Antes dos franceses, entre os séculos foi a vez dos Espanhóis, que deram um by-pass nos Portugueses e se tornaram os donos do jogo com as colônias do Novo Mundo. E dos Portugueses… Bem, dos portugueses você deveria saber. Se não fossem eles, não estaríamos aproveitando as praias do Trópico de Capricórnio.
E antes do Espanhóis e Portugueses: era tudo mato. Ou quase. Foi o período da Idade Média, que a Europa estava dividida em pequenos reinos e com problemas demais para pensar em querer mandar em alguém fora de casa – na verdade, cada reino estava lutando para não ser invadido e dominado por um povo estrangeiro..
O termo Pax Americana remonta originalmente ao termo Pax Romana, um dos exemplos mais próximos do que podemos chamar de “império” “mundial”. Conforme a figura abaixo, estava mais para império europeu-com-um-pé-na-África-e-outro-no-Oriente-Médio, mas graças à contribuição da potência para o mundo ocidental como é hoje, damos esse destaque. O Latim, que era a língua governamental do Império Romano (saudades…) deu origem à diversas línguas europeias, como o italiano, francês, romeno e até no português.
Com que frequência você pensa na queda do Império Romano?
O que o mapa acima não mostra é que do outro lado do mundo, também havia um império que tinha controle sobre grande parte da Ásia mais ou menos no mesmo período da Pax Romana.
Sob a dinastia Han, houve a aglutinação de uma grandes territórios no leste asiático sob as ordens de uma só figura, o que levou ao termo Pax Sinica.

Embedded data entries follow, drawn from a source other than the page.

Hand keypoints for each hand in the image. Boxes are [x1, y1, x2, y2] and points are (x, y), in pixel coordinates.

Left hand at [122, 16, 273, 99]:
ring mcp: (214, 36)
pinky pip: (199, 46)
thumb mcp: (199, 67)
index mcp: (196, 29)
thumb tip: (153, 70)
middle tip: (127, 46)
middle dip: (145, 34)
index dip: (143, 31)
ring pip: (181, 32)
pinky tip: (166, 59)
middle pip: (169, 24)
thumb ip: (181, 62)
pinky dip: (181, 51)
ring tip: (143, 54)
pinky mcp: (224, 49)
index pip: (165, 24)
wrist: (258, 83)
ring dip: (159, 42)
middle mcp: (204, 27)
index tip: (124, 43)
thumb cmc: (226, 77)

O que se observou após o Han foi um vai-e-vem de poderes e extensão e redução de territórios, de forma que o gigante chinês sempre ficou mais voltado para dentro e para os problemas internos.

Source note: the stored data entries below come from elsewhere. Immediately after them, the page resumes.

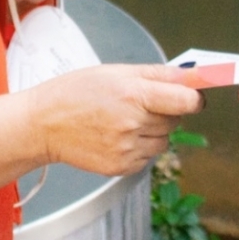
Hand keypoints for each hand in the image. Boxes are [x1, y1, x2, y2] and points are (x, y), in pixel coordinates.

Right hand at [28, 63, 203, 175]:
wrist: (44, 124)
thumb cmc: (77, 91)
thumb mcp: (117, 72)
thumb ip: (158, 74)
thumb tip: (192, 76)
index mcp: (134, 95)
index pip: (186, 101)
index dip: (194, 98)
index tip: (194, 95)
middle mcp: (133, 124)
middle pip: (175, 121)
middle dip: (166, 111)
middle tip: (141, 102)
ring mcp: (127, 149)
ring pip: (163, 141)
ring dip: (154, 131)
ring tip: (125, 120)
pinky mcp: (121, 167)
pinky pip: (147, 157)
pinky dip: (140, 147)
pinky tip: (117, 135)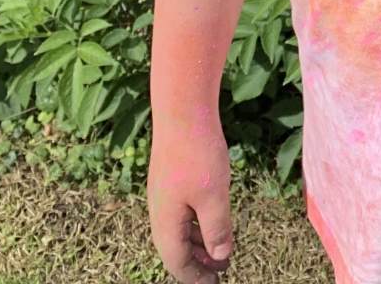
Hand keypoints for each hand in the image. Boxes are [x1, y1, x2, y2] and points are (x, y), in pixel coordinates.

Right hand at [147, 118, 235, 283]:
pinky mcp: (172, 180)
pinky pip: (183, 213)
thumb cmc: (198, 156)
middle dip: (198, 263)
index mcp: (166, 223)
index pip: (177, 263)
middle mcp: (160, 213)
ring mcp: (164, 196)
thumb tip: (219, 257)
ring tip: (220, 252)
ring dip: (199, 243)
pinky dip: (198, 223)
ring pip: (180, 230)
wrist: (183, 113)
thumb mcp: (214, 197)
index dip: (196, 277)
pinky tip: (213, 221)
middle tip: (220, 272)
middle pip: (176, 249)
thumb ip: (216, 229)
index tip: (215, 283)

Não é só Donald Trump que gosta de muros para defender seu país, os Ham também adotaram essa medida contra invasões estrangeiras
Mas parece que a China, desde Mao Tsé-Tung, tem arrumado a casa e começado a reivindicar seu lugar na mesa das decisões mundiais.
Depois de tudo que foi escrito nessa carta, fica a pergunta: será que um dia usaremos o Yuan como moeda de trocas internacionais? Uma coisa é fato, se um dia o mandarim se tornar a linguagem mundial dos negócios, sentiremos falta das aulas com o verbo to-be.
Enquanto isso, todos de olho nas eleições americanas.